REQUIRED ACTIONS
1. Please return the portion of the correlated dataset page starting with "The core scientific" and going on through "as correlated datasets.".
2. According to the correlated dataset page, which atmospheric model is the meteorological dataset obtained from?
3. Continue the correlated dataset page from its final line onward.

EXTRACT
★ ★ ★ ★ ★

------------------
Correlated Dataset
------------------

The core scientific dataset model also support multiple dependent variables
that share the same coordinate grid. We call the datasets with multiple
dependent variables as correlated datasets.

In this section, we go over a few examples.


Meteorological dataset
^^^^^^^^^^^^^^^^^^^^^^

Import the `csdmpy` model and load the dataset.

.. doctest::

    >>> import csdmpy as cp
    >>> import numpy as np
    >>> import matplotlib.pyplot as plt
    >>> from mpl_toolkits.axes_grid1 import make_axes_locatable

    >>> filename = 'Test Files/correlatedDataset/forecast/NCEI.csdfe'
    >>> multi_dataset = cp.load(filename)

Let's get the tuple of dimension and dependent variable objects from
``multi_dataset`` instance.

.. doctest::

    >>> x = multi_dataset.dimensions
    >>> y = multi_dataset.dependent_variables

.. testsetup::

    >>> print(multi_dataset.data_structure)
    {
      "csdm": {
        "version": "1.0",
        "read_only": true,
        "timestamp": "2016-03-12T16:41:00Z",
        "description": "The dataset is obtained from NOAA/NCEP Global Forecast System (GFS) Atmospheric Model. The label for components are the standard attribute names used by the Dataset Attribute Structure (.das)",
        "dimensions": [
          {
            "type": "linear",
            "description": "The latitude are defined in the geographic coordinate system.",
            "count": 192,
            "increment": "0.5 °",
            "coordinates_offset": "-96.0 °",
            "quantity_name": "plane angle",
            "label": "longitude"

★ ★ ★ ★ ★

INFORMATION SUPPLIED
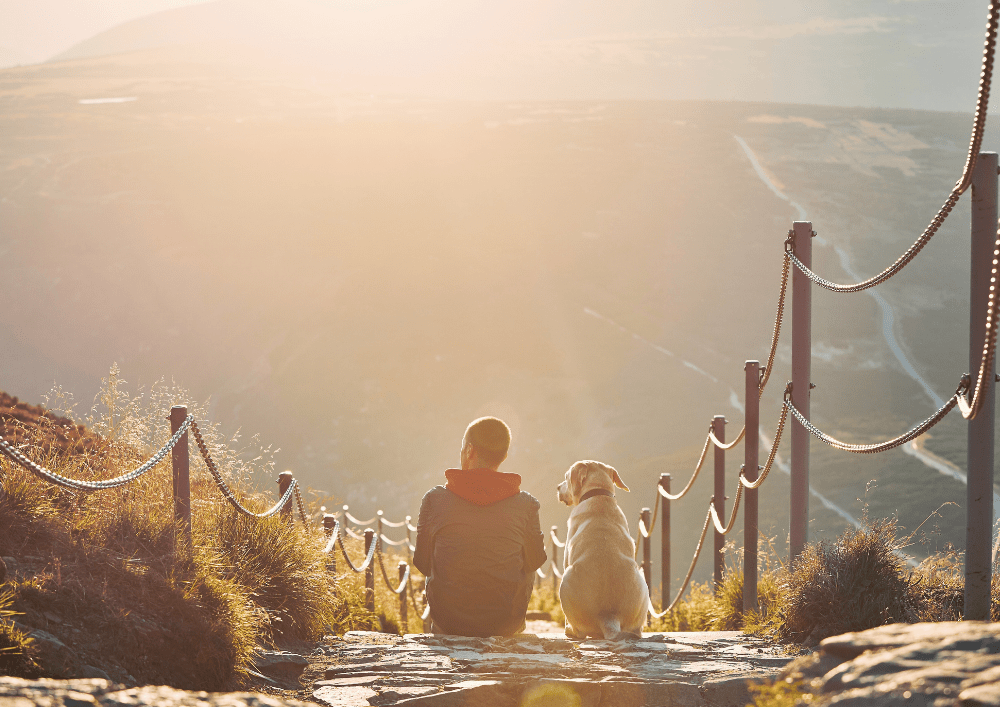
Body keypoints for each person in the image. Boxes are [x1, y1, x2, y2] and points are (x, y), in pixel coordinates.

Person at [413, 416, 546, 637]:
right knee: (527, 559)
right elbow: (536, 561)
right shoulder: (526, 505)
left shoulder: (435, 500)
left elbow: (422, 563)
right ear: (503, 456)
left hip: (450, 625)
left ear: (470, 450)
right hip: (506, 625)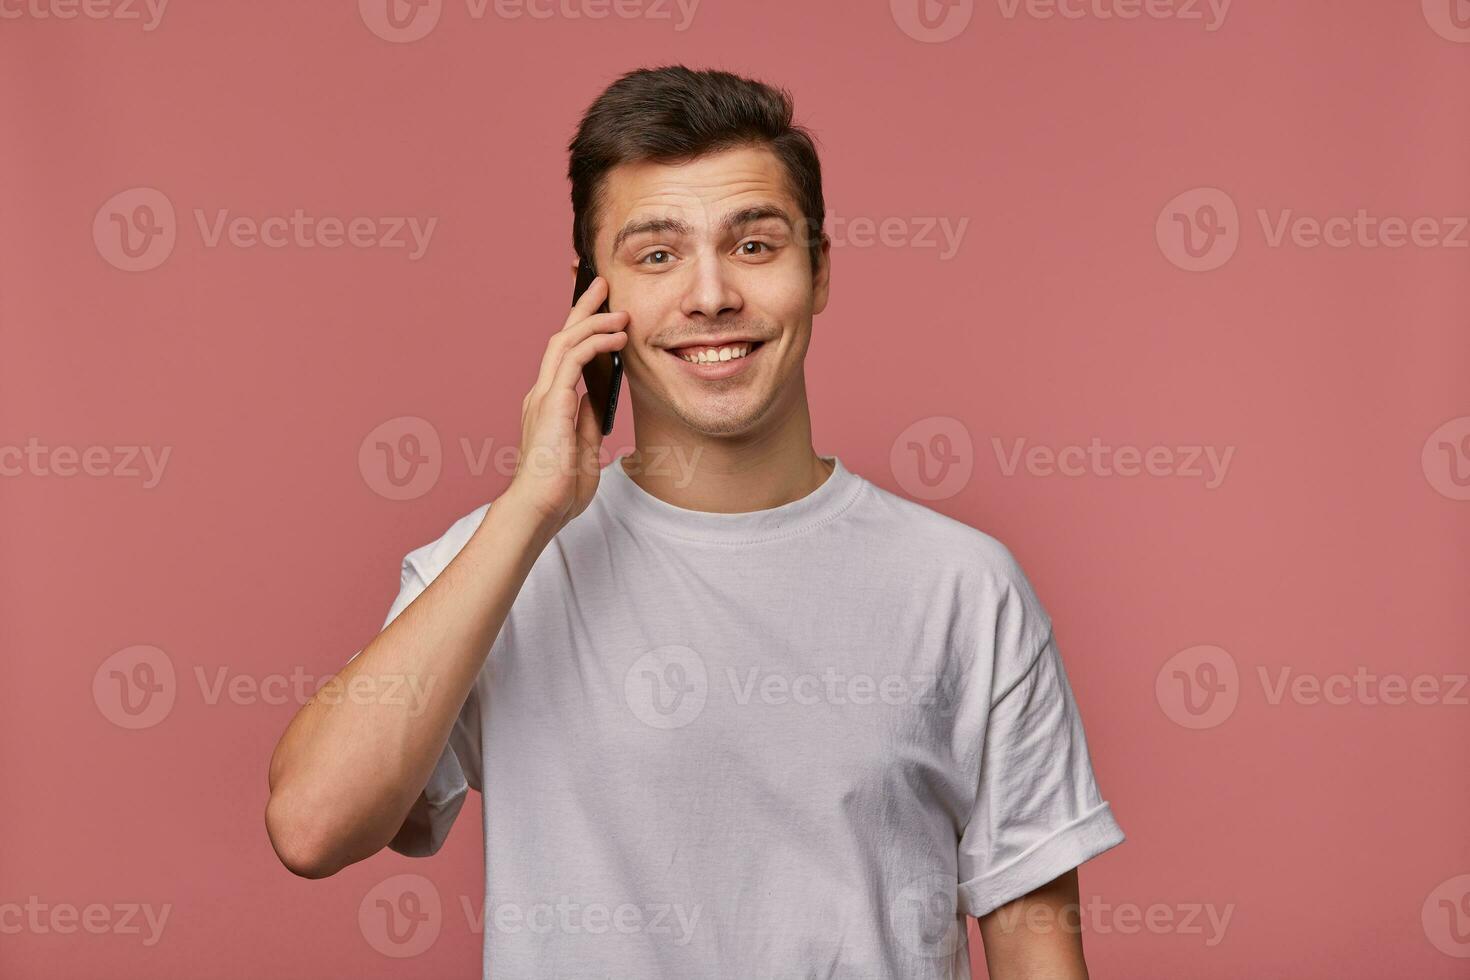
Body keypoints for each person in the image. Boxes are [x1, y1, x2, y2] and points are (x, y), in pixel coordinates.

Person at [265, 64, 1125, 979]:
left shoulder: (967, 589)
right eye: (657, 255)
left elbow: (1038, 949)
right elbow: (314, 825)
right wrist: (530, 508)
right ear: (591, 296)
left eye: (754, 246)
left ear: (820, 269)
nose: (711, 295)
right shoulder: (503, 564)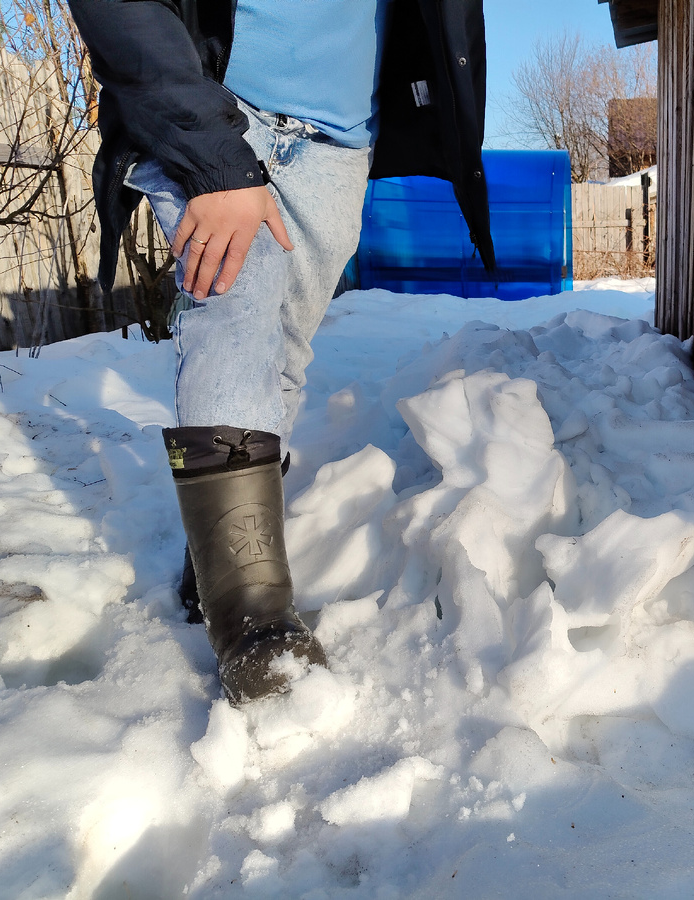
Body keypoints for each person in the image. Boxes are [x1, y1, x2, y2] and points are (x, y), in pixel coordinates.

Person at [67, 0, 496, 704]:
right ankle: (252, 619)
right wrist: (211, 160)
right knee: (232, 308)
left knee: (282, 353)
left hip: (339, 144)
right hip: (217, 109)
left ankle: (217, 568)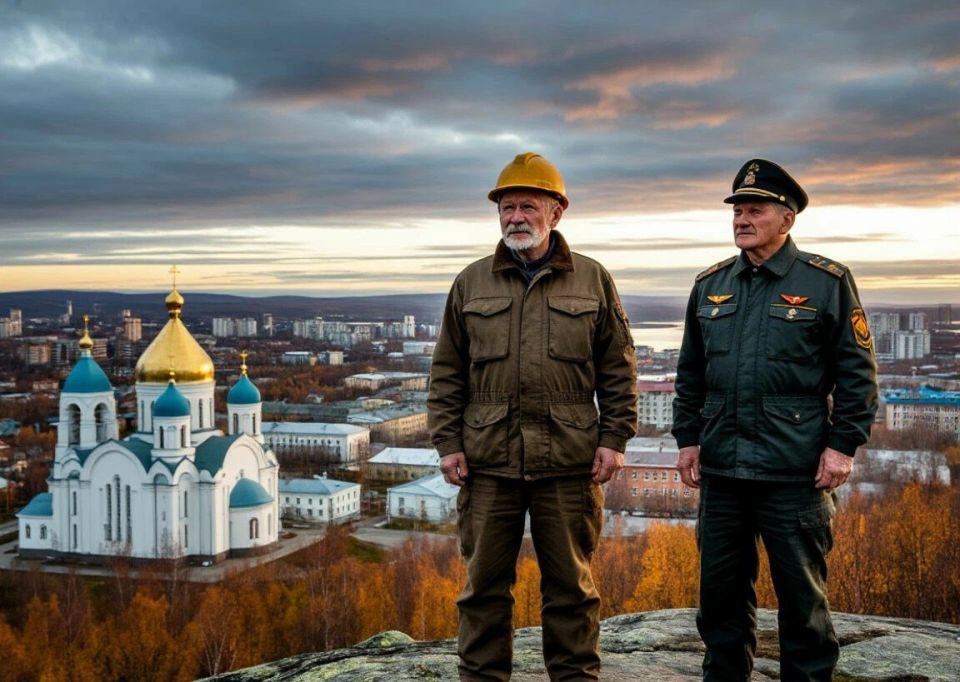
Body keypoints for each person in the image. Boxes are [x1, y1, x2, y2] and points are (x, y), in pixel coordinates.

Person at [428, 152, 638, 681]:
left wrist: (614, 438)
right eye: (506, 206)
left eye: (527, 205)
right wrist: (447, 442)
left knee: (570, 589)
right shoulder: (471, 283)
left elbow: (619, 368)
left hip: (569, 463)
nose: (515, 217)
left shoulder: (592, 280)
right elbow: (447, 372)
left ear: (557, 212)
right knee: (483, 591)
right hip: (488, 463)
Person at [672, 158, 879, 681]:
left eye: (755, 209)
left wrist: (843, 446)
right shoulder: (711, 285)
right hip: (722, 473)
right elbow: (690, 373)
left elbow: (857, 375)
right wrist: (688, 440)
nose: (742, 219)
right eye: (737, 210)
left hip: (795, 473)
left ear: (786, 219)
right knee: (718, 606)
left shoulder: (825, 281)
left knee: (803, 609)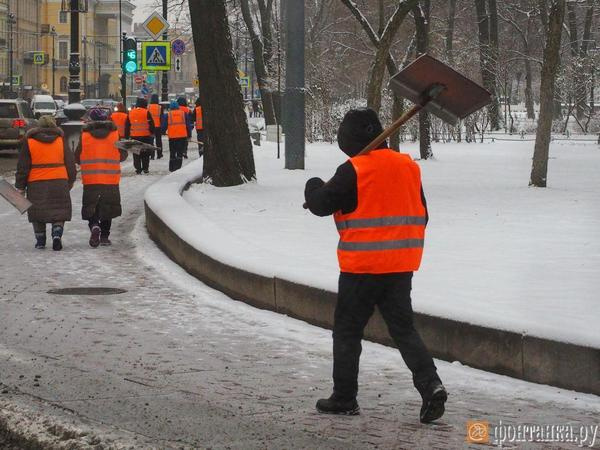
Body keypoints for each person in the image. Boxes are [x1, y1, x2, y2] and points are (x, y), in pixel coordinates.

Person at [304, 108, 447, 423]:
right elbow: (422, 214)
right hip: (399, 267)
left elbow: (320, 205)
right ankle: (430, 384)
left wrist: (312, 185)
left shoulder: (353, 170)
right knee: (403, 330)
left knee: (347, 331)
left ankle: (344, 398)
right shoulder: (408, 167)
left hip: (361, 269)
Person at [15, 115, 76, 251]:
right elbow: (70, 162)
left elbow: (23, 166)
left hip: (36, 182)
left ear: (38, 127)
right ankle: (56, 234)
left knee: (38, 212)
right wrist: (71, 180)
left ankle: (40, 240)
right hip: (59, 181)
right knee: (59, 210)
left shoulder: (29, 141)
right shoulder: (60, 140)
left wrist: (20, 186)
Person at [75, 108, 128, 247]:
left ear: (90, 120)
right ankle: (104, 237)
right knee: (108, 208)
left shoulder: (85, 135)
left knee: (91, 206)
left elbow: (77, 156)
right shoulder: (115, 134)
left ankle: (94, 226)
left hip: (91, 179)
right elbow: (123, 155)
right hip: (110, 179)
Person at [125, 97, 155, 174]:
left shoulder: (131, 112)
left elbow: (127, 125)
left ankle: (138, 169)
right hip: (145, 136)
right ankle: (145, 168)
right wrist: (152, 132)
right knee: (145, 153)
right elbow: (151, 124)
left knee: (136, 153)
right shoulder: (146, 112)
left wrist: (127, 136)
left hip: (134, 136)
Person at [162, 101, 191, 172]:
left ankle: (172, 168)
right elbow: (188, 125)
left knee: (172, 153)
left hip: (172, 137)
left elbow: (164, 126)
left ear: (170, 107)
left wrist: (162, 131)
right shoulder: (183, 114)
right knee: (180, 153)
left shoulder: (168, 115)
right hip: (182, 137)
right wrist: (189, 135)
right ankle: (178, 168)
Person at [148, 94, 163, 159]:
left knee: (151, 141)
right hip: (158, 126)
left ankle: (152, 155)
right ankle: (159, 154)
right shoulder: (159, 107)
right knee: (158, 141)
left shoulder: (148, 107)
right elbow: (161, 117)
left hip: (151, 126)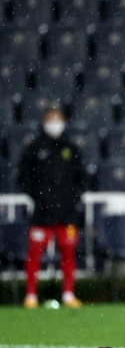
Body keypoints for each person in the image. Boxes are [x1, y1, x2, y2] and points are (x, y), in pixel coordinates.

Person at [17, 106, 88, 309]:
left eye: (58, 119)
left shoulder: (71, 149)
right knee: (34, 253)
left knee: (68, 252)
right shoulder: (34, 149)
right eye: (50, 118)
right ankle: (31, 296)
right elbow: (23, 179)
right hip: (42, 212)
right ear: (43, 122)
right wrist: (40, 198)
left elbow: (82, 179)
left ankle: (68, 294)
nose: (54, 123)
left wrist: (72, 198)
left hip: (67, 212)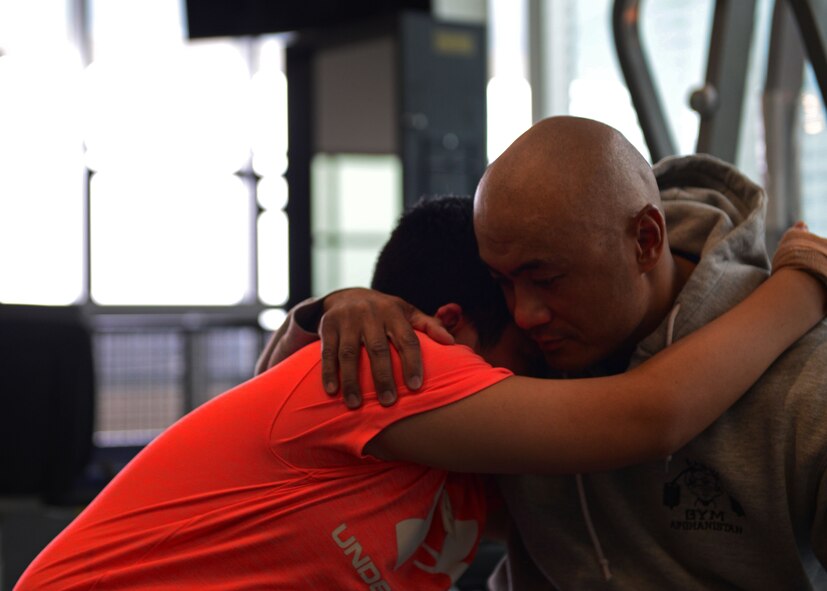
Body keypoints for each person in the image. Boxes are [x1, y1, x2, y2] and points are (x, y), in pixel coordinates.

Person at [15, 197, 827, 591]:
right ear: (447, 326)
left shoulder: (469, 471)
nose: (543, 354)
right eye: (523, 343)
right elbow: (647, 416)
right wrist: (803, 283)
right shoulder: (396, 366)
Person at [259, 117, 827, 589]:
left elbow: (653, 412)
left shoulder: (803, 383)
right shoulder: (522, 357)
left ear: (645, 241)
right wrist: (332, 310)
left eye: (547, 278)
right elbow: (287, 430)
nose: (525, 313)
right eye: (502, 282)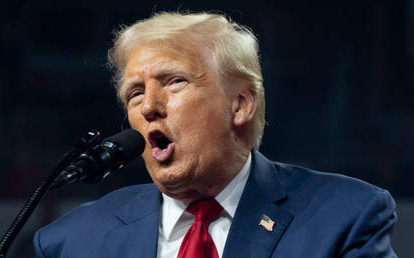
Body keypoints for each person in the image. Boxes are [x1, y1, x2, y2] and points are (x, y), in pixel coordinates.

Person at [33, 12, 397, 258]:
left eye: (174, 81)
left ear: (240, 104)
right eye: (136, 93)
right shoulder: (71, 242)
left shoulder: (344, 218)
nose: (149, 107)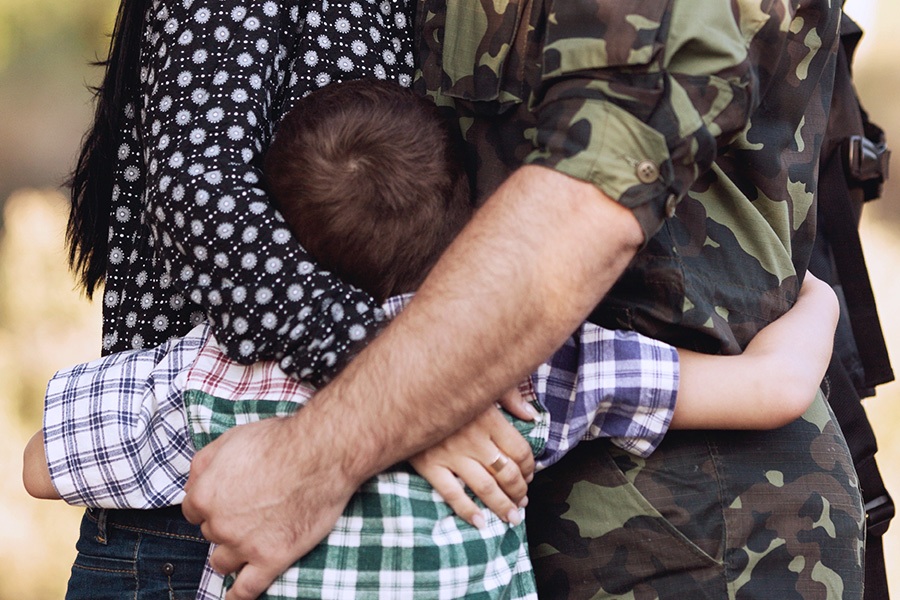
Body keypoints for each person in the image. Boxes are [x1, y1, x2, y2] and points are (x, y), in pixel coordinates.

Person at [26, 80, 838, 599]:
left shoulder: (208, 371)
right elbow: (775, 387)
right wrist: (815, 288)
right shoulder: (528, 367)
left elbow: (40, 466)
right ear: (470, 233)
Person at [179, 2, 867, 600]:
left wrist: (313, 456)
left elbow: (600, 180)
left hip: (700, 535)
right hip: (564, 519)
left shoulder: (225, 384)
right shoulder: (569, 375)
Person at [58, 1, 432, 598]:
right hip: (193, 523)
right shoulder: (184, 377)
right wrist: (407, 387)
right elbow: (198, 193)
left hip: (325, 503)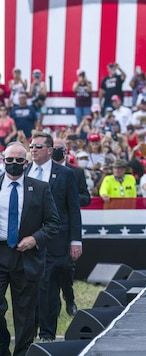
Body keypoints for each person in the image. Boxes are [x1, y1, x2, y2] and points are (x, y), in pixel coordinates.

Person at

★ ★ ★ ★ ★

TASK ANSWERS
1.
The core scientific dataset model also support multiple dependent variables
that share the same coordinate grid. We call the datasets with multiple
dependent variables as correlated datasets.

2. The NOAA/NCEP Global Forecast System (GFS) Atmospheric Model.

3.
          },
          {
            "type": "linear",
            "description": "The latitude are defined in the geographic coordinate system.",
            "count": 89,
            "increment": "0.5 °",
            "coordinates_offset": "-4.0 °",
            "quantity_name": "plane angle",
            "label": "latitude"
          }
        ],
        "dependent_variables": [
          {
            "type": "internal",
            "description": "The label 'tmpsfc' is the standard attribute name for 'surface air temperature'.",
            "name": "Surface temperature",
            "unit": "K",
            "quantity_name": "temperature",
            "numeric_type": "float64",
            "quantity_type": "scalar",
            "component_labels": [
              "tmpsfc - surface air temperature"
            ],
            "components": [
              [
                "292.8152160644531, 293.0152282714844, ..., 301.8152160644531, 303.8152160644531"
              ]
            ]
          },
          {
            "type": "internal",
            "description": "The label 'tmp2m' is the standard attribute name for 'air temperature at 2m'.",
            "name": "Air temperature at 2m",
            "unit": "K",
            "quantity_name": "temperature",
            "numeric_type": "float64",
            "quantity_type": "scalar",
            "component_labels": [
              "tmp2m - air temperature at 2m"
            ],
            "components": [
              [
                "293.2685852050781, 293.36859130859375, ..., 290.0685729980469, 295.4685974121094"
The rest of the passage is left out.